Please pull out every line of the material that contains the string "leur", treating uppercase and lowercase as different.

........

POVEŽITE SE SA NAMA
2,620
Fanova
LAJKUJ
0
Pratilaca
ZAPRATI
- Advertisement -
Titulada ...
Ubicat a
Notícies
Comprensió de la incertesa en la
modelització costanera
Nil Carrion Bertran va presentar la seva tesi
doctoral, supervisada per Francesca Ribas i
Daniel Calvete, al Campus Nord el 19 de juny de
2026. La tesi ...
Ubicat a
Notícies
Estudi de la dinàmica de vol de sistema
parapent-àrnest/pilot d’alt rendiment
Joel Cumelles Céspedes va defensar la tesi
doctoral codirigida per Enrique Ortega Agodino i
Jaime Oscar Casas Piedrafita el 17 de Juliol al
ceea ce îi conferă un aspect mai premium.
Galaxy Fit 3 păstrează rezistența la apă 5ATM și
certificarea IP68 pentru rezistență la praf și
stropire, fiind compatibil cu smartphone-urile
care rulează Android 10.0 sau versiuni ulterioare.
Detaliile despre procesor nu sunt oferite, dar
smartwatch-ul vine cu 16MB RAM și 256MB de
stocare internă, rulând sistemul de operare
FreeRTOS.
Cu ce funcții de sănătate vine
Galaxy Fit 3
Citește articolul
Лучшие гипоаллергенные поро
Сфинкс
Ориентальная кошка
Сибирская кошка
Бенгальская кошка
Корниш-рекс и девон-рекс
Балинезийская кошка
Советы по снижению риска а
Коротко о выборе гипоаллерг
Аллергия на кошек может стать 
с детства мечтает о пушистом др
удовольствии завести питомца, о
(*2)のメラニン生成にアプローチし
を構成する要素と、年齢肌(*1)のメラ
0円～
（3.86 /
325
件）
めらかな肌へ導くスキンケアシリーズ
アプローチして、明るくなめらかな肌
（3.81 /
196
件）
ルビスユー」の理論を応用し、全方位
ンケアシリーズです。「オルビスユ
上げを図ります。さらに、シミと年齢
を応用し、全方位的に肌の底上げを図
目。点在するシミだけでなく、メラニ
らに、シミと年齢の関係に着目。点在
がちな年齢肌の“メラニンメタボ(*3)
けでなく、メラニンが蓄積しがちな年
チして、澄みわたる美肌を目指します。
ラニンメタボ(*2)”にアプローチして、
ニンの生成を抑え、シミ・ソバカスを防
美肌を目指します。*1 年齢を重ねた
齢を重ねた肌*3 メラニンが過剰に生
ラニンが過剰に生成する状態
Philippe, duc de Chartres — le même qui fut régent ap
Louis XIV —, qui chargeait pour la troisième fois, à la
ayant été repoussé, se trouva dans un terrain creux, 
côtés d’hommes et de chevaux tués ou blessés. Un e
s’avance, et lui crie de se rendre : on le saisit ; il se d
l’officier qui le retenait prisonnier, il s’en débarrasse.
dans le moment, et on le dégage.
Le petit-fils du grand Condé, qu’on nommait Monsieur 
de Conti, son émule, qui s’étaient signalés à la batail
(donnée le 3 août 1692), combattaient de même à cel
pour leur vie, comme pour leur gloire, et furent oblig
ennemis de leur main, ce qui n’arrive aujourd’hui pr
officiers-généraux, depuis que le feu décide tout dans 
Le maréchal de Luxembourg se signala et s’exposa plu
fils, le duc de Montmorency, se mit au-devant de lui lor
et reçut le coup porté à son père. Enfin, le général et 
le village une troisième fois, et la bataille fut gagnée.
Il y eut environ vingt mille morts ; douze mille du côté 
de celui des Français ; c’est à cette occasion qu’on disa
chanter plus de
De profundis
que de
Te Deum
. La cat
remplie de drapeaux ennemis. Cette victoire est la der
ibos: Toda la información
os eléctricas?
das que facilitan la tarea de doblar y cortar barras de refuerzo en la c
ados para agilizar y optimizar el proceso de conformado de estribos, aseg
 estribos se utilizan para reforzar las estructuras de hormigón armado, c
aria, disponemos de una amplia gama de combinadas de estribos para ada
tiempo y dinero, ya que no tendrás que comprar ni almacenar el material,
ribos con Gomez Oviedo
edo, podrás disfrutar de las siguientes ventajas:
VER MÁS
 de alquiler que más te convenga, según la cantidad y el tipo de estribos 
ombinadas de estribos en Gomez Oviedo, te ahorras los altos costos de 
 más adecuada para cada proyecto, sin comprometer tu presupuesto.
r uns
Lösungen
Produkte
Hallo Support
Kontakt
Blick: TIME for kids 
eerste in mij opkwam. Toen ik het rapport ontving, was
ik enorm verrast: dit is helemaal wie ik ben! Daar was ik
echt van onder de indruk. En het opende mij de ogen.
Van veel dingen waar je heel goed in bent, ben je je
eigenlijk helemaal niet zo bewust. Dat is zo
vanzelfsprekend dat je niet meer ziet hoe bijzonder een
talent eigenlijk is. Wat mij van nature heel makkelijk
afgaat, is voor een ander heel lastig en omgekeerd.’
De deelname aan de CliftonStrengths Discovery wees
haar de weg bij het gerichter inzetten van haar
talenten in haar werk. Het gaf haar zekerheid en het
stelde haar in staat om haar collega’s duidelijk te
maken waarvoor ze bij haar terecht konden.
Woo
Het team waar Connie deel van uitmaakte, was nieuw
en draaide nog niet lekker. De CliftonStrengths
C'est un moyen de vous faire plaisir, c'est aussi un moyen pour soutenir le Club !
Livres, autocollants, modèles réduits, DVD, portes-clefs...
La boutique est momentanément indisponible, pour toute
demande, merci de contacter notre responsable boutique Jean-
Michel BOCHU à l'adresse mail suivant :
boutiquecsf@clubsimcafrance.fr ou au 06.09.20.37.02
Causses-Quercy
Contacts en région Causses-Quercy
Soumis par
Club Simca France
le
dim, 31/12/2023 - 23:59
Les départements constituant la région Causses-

........

» Solution for this problem
pour leur vie, comme pour leur gloire, et furent oblig
ennemis de leur main, ce qui n’arrive aujourd’hui pr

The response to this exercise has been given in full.